In today’s blog, I want to share my recent experience about big data and its application in the coastal engineering field. JBPacific is working on a range of coastal and flood projects throughout Australia and the Indo-pacific region. Whilst each project has a different focus, e.g. hazard mapping vs options analysis, they all require the processing of a growing amount of data. This step is often missed in the stereotypical engineering profile, which pictures an engineer getting straight into the design phase of a project, but the reality is that these designs cannot happen without the help of big datasets.
This month I have been working on a coastal hazard assessment in Cape York, Australia, where we are estimating the erosion from storms within the Torres Strait. But with little available wave buoy data, we needed to move to long-term simulations to understand the coastal climate. We selected the ERA5 reanalysis database for use, produced by the European Centre for Medium-Range Weather Forecasts (ECMWF), which combines historical observations, modelling and data assimilation. But the entire dataset is huge! – with hourly wind/wave estimates available from 1979 to present at any point on Earth on a 0.5 by 0.5 degree grid.
Unfortunately Excel just isn’t suitable for this type of data analysis, so we have been using Python to review historic conditions, create wave roses, consider seasonal shifts and estimate extremes. Python is a free general-purpose programming language that is relatively simple to use after a bit of practise. For any first-time users I would recommend the Anaconda environment and the PANDAS and NUMPY libraries. These allow us to create plots like the following image, which shows the seasonal changes in wind and wave conditions in the Torres Strait. Another merit of developing Python scripts is the increase in work efficiency by minimising the amount of repetitive work. For example, the scripts we create to display wind/wave roses are utilised for several projects.
Figure 1: Wave roses showing the difference between dry season and wet season, due to trade winds, based on ERA5 data.
Other big(ish) datasets used in this analysis is the Southern Hemisphere Tropical Cyclone Data Portal, which we analyse using Python tools such as PANDAS, NUMPY, SEABORN, and SCIKIT LEARN. Here we can review different statistical relationships between parameters such as central pressure, radius to maximum winds, cyclone direction etc. The plot below shows a hexplot distribution of east coast cyclone events comparing central pressure (Pc) and radius to the outermost isbobar. The result can be estimation of design cyclone conditions, which can be used in conjunction with open-source packages such as Delft3D to estimate the nearshore effects.

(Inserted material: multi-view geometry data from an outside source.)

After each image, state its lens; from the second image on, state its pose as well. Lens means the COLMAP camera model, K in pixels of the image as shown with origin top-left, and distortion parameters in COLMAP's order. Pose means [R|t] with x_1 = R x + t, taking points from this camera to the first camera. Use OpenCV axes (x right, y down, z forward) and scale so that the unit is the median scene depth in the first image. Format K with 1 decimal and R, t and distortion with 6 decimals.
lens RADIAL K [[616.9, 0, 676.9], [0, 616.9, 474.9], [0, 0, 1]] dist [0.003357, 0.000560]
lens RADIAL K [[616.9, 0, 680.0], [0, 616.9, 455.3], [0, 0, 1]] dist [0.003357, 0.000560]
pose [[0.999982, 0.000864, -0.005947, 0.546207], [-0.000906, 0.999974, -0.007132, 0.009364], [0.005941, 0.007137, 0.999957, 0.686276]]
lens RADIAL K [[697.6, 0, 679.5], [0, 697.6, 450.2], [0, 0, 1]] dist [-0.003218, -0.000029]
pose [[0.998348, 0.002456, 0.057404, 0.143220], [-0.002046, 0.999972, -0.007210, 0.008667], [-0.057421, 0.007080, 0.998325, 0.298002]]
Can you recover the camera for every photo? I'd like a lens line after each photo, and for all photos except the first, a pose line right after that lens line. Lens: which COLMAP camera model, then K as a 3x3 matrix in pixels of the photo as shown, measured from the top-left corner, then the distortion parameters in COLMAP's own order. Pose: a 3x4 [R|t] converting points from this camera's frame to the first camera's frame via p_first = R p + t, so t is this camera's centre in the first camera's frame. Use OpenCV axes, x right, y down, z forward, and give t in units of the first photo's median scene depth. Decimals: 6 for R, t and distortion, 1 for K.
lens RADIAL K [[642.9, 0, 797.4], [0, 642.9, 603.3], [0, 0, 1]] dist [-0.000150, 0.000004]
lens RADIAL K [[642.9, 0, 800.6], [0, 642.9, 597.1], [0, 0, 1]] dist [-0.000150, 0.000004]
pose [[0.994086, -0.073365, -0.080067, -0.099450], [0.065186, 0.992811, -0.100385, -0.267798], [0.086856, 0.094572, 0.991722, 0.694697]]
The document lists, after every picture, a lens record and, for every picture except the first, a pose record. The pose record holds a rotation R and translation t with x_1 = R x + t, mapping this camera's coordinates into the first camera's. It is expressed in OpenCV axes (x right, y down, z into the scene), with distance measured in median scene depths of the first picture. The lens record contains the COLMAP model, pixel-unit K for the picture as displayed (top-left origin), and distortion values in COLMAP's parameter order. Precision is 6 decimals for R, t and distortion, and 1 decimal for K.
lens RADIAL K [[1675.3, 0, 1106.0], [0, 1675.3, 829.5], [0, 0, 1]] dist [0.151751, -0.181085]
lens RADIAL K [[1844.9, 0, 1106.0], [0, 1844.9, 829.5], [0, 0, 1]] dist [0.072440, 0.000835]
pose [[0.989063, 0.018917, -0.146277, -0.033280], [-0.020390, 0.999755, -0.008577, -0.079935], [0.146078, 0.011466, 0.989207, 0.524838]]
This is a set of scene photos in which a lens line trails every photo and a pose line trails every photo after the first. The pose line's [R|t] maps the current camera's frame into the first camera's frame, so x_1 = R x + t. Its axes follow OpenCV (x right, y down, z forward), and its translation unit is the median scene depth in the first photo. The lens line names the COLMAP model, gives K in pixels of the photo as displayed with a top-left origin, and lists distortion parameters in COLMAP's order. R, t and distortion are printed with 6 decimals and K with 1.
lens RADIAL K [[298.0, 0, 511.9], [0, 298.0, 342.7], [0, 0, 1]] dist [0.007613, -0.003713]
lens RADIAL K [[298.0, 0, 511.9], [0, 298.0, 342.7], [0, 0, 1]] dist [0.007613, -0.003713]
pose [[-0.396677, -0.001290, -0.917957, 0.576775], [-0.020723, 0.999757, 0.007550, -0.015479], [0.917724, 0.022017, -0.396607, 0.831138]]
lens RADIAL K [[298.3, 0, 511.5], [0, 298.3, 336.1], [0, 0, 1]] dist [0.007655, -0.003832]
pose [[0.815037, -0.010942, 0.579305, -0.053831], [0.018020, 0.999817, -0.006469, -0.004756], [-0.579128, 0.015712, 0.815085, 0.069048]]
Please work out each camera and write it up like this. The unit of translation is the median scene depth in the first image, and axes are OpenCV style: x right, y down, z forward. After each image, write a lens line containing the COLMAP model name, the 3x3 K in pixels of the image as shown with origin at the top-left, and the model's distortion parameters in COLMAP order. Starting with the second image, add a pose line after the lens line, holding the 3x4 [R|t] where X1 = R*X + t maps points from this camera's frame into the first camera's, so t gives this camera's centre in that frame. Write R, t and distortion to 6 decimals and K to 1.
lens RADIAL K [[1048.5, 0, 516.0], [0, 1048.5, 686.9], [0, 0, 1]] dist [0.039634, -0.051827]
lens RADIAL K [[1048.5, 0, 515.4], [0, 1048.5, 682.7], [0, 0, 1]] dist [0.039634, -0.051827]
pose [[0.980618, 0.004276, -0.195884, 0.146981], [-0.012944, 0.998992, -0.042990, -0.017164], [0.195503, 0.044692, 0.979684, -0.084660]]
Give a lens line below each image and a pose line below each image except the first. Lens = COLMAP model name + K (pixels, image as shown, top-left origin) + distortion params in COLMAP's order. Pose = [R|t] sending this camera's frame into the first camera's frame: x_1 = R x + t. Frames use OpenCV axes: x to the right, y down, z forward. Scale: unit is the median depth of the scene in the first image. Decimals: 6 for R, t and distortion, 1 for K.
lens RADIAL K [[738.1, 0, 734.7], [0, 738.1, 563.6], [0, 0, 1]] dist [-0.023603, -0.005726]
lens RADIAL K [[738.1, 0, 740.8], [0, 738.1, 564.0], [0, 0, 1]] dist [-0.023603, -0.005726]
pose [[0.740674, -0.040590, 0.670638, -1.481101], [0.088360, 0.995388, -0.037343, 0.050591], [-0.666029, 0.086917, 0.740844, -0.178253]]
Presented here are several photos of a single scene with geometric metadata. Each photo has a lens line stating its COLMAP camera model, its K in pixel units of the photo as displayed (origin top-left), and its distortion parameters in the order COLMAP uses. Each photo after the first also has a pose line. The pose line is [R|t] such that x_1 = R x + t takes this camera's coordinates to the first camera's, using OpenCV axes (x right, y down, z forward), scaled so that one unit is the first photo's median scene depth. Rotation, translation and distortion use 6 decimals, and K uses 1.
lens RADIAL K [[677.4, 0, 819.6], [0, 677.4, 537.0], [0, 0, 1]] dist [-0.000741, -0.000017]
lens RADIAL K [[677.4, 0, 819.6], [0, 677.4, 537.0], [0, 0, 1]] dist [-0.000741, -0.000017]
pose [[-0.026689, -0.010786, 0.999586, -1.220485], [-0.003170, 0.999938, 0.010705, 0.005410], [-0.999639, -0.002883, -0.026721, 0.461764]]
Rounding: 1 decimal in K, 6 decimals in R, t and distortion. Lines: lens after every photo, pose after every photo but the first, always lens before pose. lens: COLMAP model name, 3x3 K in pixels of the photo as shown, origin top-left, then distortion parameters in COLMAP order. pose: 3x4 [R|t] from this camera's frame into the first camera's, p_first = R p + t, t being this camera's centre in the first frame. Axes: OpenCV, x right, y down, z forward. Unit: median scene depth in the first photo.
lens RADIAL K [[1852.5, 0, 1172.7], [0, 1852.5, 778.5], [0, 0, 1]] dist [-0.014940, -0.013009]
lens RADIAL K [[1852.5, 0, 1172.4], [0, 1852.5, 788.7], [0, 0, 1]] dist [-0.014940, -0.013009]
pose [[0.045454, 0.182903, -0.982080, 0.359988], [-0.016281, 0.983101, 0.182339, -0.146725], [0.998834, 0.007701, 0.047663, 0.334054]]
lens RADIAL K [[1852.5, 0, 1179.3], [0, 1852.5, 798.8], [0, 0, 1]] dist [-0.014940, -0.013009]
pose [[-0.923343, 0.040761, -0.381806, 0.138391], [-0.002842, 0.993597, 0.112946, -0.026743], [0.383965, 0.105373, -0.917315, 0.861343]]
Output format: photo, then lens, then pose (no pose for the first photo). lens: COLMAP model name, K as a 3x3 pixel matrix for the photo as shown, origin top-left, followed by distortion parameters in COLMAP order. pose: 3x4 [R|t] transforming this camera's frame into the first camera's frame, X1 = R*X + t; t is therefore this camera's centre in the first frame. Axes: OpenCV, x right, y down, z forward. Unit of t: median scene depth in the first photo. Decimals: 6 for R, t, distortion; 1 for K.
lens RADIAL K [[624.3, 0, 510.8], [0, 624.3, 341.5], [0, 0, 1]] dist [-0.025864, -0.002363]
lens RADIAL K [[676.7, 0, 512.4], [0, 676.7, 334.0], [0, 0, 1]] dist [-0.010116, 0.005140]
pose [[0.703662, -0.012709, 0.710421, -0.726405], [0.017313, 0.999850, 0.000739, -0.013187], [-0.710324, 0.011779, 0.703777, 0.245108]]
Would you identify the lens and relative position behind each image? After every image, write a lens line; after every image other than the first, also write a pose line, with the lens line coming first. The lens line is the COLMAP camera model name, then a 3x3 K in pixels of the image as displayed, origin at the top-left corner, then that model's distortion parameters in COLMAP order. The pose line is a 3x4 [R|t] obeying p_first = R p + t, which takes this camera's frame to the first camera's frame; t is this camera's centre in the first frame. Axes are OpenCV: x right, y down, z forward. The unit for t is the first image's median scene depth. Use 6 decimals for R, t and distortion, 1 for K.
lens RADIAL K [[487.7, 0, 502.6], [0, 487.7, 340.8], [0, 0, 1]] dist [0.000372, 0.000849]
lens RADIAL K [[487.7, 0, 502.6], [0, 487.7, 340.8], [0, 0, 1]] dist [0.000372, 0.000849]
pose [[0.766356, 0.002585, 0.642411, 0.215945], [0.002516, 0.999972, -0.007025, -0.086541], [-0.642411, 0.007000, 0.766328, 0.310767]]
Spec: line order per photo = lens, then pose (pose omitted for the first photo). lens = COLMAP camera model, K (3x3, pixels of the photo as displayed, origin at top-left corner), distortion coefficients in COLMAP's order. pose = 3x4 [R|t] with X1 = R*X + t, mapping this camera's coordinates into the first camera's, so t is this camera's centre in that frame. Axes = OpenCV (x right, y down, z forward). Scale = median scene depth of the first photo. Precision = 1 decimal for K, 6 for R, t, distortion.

Figure 2: Analysis of cyclone statistical relationships - PC and ROCI, based on raw cyclone data.
I have been in the engineering field for nine months now and am still surprised to see the increasing use of datasets throughout our work. We are starting to see tools like Python used more than our CAD software packages – perhaps identifying the need to update our views on what a traditional ‘engineer’ looks like.